## Set exercise:
Rewrite the records below, replacing "bounding box" with "enclosing rectangle" wherever it appears and changing nothing else.

## Material to process:

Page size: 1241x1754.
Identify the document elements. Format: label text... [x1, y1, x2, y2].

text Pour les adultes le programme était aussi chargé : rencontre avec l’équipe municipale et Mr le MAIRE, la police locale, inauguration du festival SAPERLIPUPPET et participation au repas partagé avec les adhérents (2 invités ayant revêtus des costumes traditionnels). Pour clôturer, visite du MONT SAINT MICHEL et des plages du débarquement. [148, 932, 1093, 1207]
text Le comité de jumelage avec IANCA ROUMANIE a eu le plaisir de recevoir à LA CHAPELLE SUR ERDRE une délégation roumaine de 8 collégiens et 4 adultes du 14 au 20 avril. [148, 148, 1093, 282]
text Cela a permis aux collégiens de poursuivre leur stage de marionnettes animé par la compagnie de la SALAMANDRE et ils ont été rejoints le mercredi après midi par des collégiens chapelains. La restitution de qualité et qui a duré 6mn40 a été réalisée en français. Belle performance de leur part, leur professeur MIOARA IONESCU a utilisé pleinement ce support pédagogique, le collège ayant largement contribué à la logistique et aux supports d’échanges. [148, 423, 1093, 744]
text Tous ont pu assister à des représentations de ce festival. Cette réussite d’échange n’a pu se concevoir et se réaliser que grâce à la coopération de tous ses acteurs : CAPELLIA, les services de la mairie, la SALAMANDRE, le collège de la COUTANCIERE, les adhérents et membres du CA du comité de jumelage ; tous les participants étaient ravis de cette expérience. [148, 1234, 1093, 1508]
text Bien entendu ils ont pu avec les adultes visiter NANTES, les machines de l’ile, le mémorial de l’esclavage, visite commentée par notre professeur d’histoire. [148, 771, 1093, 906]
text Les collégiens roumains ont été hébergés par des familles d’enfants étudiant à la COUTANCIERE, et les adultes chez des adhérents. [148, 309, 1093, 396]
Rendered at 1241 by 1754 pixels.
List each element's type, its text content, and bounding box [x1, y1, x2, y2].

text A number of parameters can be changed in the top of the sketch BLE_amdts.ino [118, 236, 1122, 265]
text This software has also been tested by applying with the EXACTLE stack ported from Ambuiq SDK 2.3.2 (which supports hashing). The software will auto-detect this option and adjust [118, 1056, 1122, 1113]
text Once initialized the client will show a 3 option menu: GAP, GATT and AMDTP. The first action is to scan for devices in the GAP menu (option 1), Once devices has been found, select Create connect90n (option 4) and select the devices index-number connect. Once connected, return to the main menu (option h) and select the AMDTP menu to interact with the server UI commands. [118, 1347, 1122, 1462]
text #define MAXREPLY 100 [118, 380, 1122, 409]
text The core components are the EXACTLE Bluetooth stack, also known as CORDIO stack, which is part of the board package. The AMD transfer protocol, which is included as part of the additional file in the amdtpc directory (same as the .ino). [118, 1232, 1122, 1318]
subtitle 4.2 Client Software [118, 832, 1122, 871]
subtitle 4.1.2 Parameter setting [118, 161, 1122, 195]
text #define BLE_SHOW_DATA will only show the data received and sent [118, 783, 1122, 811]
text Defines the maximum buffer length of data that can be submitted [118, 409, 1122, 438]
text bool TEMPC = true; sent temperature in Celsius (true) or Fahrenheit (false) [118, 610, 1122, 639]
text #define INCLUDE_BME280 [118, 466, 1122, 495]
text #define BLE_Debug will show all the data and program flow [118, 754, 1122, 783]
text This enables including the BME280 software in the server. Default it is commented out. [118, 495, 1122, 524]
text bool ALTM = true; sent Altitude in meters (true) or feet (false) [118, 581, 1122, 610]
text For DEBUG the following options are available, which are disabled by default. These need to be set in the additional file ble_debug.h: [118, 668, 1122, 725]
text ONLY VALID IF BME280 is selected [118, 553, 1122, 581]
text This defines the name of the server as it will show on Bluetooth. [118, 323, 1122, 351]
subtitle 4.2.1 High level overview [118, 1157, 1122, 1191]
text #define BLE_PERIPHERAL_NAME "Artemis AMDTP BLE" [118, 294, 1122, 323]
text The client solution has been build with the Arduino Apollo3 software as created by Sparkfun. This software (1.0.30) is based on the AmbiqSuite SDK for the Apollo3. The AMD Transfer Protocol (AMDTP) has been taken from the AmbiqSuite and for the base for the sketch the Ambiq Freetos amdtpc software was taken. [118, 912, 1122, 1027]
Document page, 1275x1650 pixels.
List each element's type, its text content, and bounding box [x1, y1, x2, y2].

## Full solution:
Page size: 1241x1754.
Identify the document elements. Format: label text... [x1, y1, x2, y2].

text Pour les adultes le programme était aussi chargé : rencontre avec l’équipe municipale et Mr le MAIRE, la police locale, inauguration du festival SAPERLIPUPPET et participation au repas partagé avec les adhérents (2 invités ayant revêtus des costumes traditionnels). Pour clôturer, visite du MONT SAINT MICHEL et des plages du débarquement. [148, 932, 1093, 1207]
text Le comité de jumelage avec IANCA ROUMANIE a eu le plaisir de recevoir à LA CHAPELLE SUR ERDRE une délégation roumaine de 8 collégiens et 4 adultes du 14 au 20 avril. [148, 148, 1093, 282]
text Cela a permis aux collégiens de poursuivre leur stage de marionnettes animé par la compagnie de la SALAMANDRE et ils ont été rejoints le mercredi après midi par des collégiens chapelains. La restitution de qualité et qui a duré 6mn40 a été réalisée en français. Belle performance de leur part, leur professeur MIOARA IONESCU a utilisé pleinement ce support pédagogique, le collège ayant largement contribué à la logistique et aux supports d’échanges. [148, 423, 1093, 744]
text Tous ont pu assister à des représentations de ce festival. Cette réussite d’échange n’a pu se concevoir et se réaliser que grâce à la coopération de tous ses acteurs : CAPELLIA, les services de la mairie, la SALAMANDRE, le collège de la COUTANCIERE, les adhérents et membres du CA du comité de jumelage ; tous les participants étaient ravis de cette expérience. [148, 1234, 1093, 1508]
text Bien entendu ils ont pu avec les adultes visiter NANTES, les machines de l’ile, le mémorial de l’esclavage, visite commentée par notre professeur d’histoire. [148, 771, 1093, 906]
text Les collégiens roumains ont été hébergés par des familles d’enfants étudiant à la COUTANCIERE, et les adultes chez des adhérents. [148, 309, 1093, 396]
Rendered at 1241 by 1754 pixels.
List each element's type, its text content, and enclosing rectangle [x1, y1, x2, y2].

text A number of parameters can be changed in the top of the sketch BLE_amdts.ino [118, 236, 1122, 265]
text This software has also been tested by applying with the EXACTLE stack ported from Ambuiq SDK 2.3.2 (which supports hashing). The software will auto-detect this option and adjust [118, 1056, 1122, 1113]
text Once initialized the client will show a 3 option menu: GAP, GATT and AMDTP. The first action is to scan for devices in the GAP menu (option 1), Once devices has been found, select Create connect90n (option 4) and select the devices index-number connect. Once connected, return to the main menu (option h) and select the AMDTP menu to interact with the server UI commands. [118, 1347, 1122, 1462]
text #define MAXREPLY 100 [118, 380, 1122, 409]
text The core components are the EXACTLE Bluetooth stack, also known as CORDIO stack, which is part of the board package. The AMD transfer protocol, which is included as part of the additional file in the amdtpc directory (same as the .ino). [118, 1232, 1122, 1318]
subtitle 4.2 Client Software [118, 832, 1122, 871]
subtitle 4.1.2 Parameter setting [118, 161, 1122, 195]
text #define BLE_SHOW_DATA will only show the data received and sent [118, 783, 1122, 811]
text Defines the maximum buffer length of data that can be submitted [118, 409, 1122, 438]
text bool TEMPC = true; sent temperature in Celsius (true) or Fahrenheit (false) [118, 610, 1122, 639]
text #define INCLUDE_BME280 [118, 466, 1122, 495]
text #define BLE_Debug will show all the data and program flow [118, 754, 1122, 783]
text This enables including the BME280 software in the server. Default it is commented out. [118, 495, 1122, 524]
text bool ALTM = true; sent Altitude in meters (true) or feet (false) [118, 581, 1122, 610]
text For DEBUG the following options are available, which are disabled by default. These need to be set in the additional file ble_debug.h: [118, 668, 1122, 725]
text ONLY VALID IF BME280 is selected [118, 553, 1122, 581]
text This defines the name of the server as it will show on Bluetooth. [118, 323, 1122, 351]
subtitle 4.2.1 High level overview [118, 1157, 1122, 1191]
text #define BLE_PERIPHERAL_NAME "Artemis AMDTP BLE" [118, 294, 1122, 323]
text The client solution has been build with the Arduino Apollo3 software as created by Sparkfun. This software (1.0.30) is based on the AmbiqSuite SDK for the Apollo3. The AMD Transfer Protocol (AMDTP) has been taken from the AmbiqSuite and for the base for the sketch the Ambiq Freetos amdtpc software was taken. [118, 912, 1122, 1027]
Document page, 1275x1650 pixels.
List each element's type, its text content, and enclosing rectangle [x1, y1, x2, y2].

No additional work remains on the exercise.